Utah woman ordered by judge to hand her NUDE ‘boudoir album’ to her ex-husband in divorce proceedings because he wanted to keep it ‘for the sake of memory’
- Lindsay Marsh filed for divorce from her husband Chris in April 2021, after 25 years together
- He presented a list of items he wanted to keep from the wedding, including a series of nude boudoir photos she took years ago.
- The judge ordered her to hand over the book: she sued and was given the right to edit the photos to hide her body
- She said she felt violated by the judge’s ruling and plans to burn the original photo album
A Utah woman has said she was shocked when she was ordered by a judge to hand over a photo album of her “boudoir-style” nude photos to her ex-husband after he asked them to be part of their divorce.
Lindsay Marsh said she ordered the photos in the early years of her marriage, and wrote “loving” and intimate messages to him in the album.
But when she filed for divorce in April 2021 after 25 years of separation, her ex-husband Chris Marsh said he wanted to keep the album for the memories.
“It’s violating and it’s incredibly embarrassing and humiliating,” she said.
“The only way I can hopefully protect someone else from the same situation is by telling my story and showing that this is the kind of thing he thinks is okay.”
Lindsay Marsh told The Salt Lake Tribune she was shocked when a judge ordered that she hand over her intimate photo album to her ex-husband as part of their divorce.
Marsh said she was shocked when her ex asked for the photo book and protested.
But Judge Michael Edwards, sitting in the 2nd District Court, sided with her ex-husband.
As a gesture, he told Marsh to return the book to the original photographer and have a copy made, with her body out.
Marsh went to the photographer, but the photographer refused, arguing that the images were art that should not be altered.
The judge then ruled in August of this year that Marsh must hand over the album to a third party, who would edit the images themselves.
“That person has to do whatever it takes to adjust the pages of the photos so that all the photos of… [Lindsay Marsh] be darkened and taken out in lingerie or that sort of thing or even without clothes,” he wrote in a statement shared with The Salt Lake Tribune.
“But the words are kept for the sake of memory.”
Marsh said the thought of handing the book to a stranger was even more traumatic, and called the judge’s clerk to make sure she hadn’t misunderstood the ruling.
“I just want to clarify,” she recalls. “The judge has ordered me to give naked photos of my body to a third party I don’t know without my permission?”
Judge Michael Edwards ruled that Marsh should hand over the footage to her ex, but said her body could be edited out of it
When the original photographer found out, she agreed to edit the photos.
“That’s even contradictory,” Marsh said.
‘Because these are things that were sensual and loving that I wrote to my husband that I loved.
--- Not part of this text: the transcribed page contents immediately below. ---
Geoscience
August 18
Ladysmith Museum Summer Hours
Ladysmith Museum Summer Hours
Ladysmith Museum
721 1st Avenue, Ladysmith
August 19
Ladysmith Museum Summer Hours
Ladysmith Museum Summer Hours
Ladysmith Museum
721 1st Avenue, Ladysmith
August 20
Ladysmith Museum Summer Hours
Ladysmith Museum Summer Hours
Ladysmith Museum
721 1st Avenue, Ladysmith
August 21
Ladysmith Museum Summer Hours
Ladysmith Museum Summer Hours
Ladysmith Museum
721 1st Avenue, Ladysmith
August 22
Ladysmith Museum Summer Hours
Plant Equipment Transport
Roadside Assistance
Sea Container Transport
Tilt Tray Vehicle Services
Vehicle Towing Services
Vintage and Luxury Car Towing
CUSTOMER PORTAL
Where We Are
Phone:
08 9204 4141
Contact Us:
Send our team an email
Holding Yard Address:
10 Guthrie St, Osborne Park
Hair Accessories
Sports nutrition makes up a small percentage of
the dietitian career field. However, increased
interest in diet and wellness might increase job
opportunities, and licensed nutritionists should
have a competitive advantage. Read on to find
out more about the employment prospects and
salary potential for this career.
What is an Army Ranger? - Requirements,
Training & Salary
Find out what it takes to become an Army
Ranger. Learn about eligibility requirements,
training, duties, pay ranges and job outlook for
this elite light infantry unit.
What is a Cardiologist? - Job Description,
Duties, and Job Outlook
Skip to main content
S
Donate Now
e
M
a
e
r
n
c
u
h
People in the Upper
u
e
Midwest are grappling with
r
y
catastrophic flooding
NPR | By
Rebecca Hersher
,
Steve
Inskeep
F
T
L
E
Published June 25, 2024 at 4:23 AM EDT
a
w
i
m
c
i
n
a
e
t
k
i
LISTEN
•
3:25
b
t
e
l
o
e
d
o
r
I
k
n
You’re my ex-husband now.’
Lindsay Marsh is required by law to keep the originals until December, in case her ex objects to any of the edits.
She then plans to have a burning party and throw them into the fire.
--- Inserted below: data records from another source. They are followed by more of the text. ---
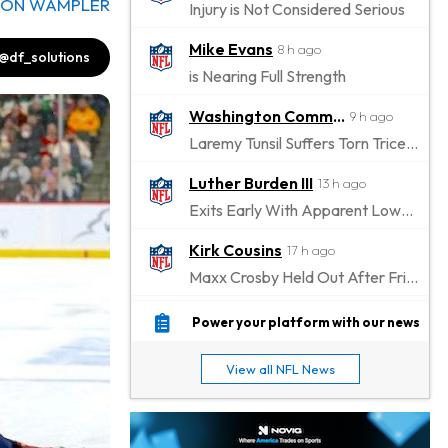
DON WAMPLER
Injury is Not Considered Serious
Mike Evans
8 h ago
@df_solutions
is Nearing Full Strength
Washington Commanders
9 h ago
Laremy Tunsil Suffers Torn Triceps, Will Miss Significant Portion Of Season
Luther Burden III
13 h ago
Exits Early With Apparent Lower-Body Injury
Kirk Cousins
17 h ago
Maxx Crosby Held Out After Friday Altercation
Zay Flowers
17 h ago
Power your platform with our news
Exits Practice With Left-Quad Injury
View all NFL News
Jaylen Waddle
18 h ago
Not Wearing Leg Sleeve, Looks to be Improving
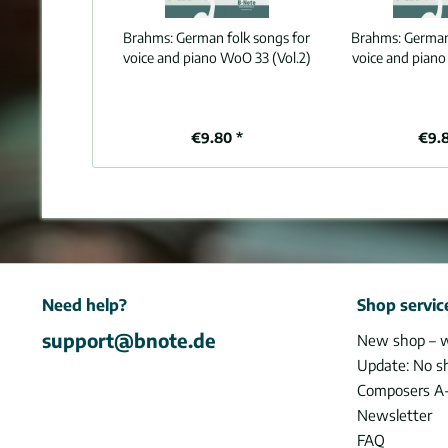
Brahms:
German folk songs for
Brahms:
German
voice and piano WoO 33 (Vol.2)
voice and piano
€9.80 *
€9.
Need help?
Shop servic
support@bnote.de
New shop – 
Update: No s
Composers A
Newsletter
FAQ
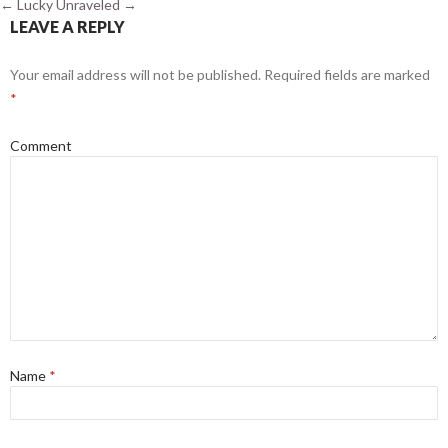
←
Lucky
Unraveled
→
LEAVE A REPLY
Your email address will not be published.
Required fields are marked
*
Comment
Name
*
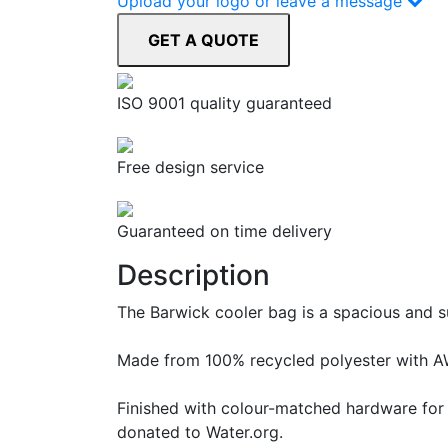
Upload your logo or leave a message
ISO 9001 quality guaranteed
Free design service
Guaranteed on time delivery
Description
The Barwick cooler bag is a spacious and su
Made from 100% recycled polyester with AWA
Finished with colour-matched hardware for a
donated to Water.org.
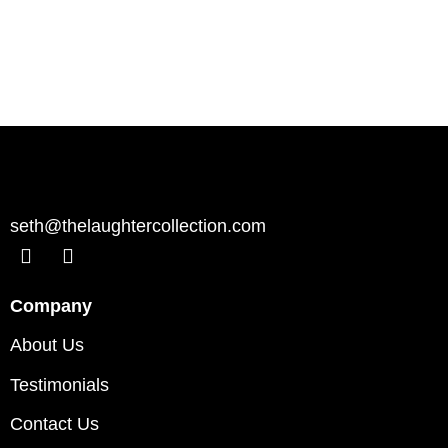
seth@thelaughtercollection.com
Company
About Us
Testimonials
Contact Us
“It’s going to be great,” she said.
Chris Marsh told The Tribune that the books were full of memories, inscriptions and photographs, stressing that they were not “books of the inappropriate type.”
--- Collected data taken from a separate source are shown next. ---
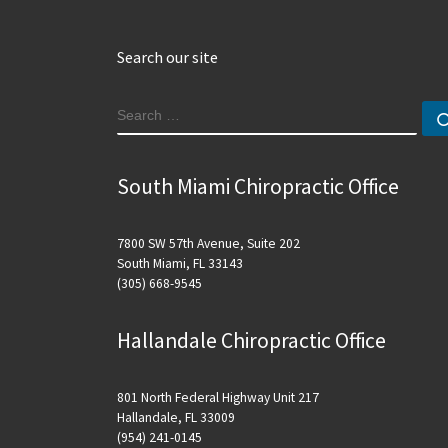
Search our site
SEARCH
South Miami Chiropractic Office
7800 SW 57th Avenue, Suite 202
South Miami, FL 33143
(305) 668-9545
Hallandale Chiropractic Office
801 North Federal Highway Unit 217
Hallandale, FL 33009
(954) 241-0145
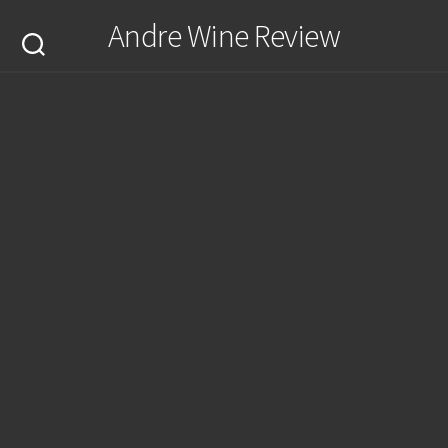
Skip
Andre Wine Review
to
content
He said, “I cherish the fond memories we have had all these years as part of normal and appropriate exchanges between husband and wife, and I have tried to preserve them by having the inscriptions.”
He said their case raises broader questions for society.
“As boudoir photography becomes an increasingly common way for a couple to share intimacy, where is the line of appropriateness if they break up?”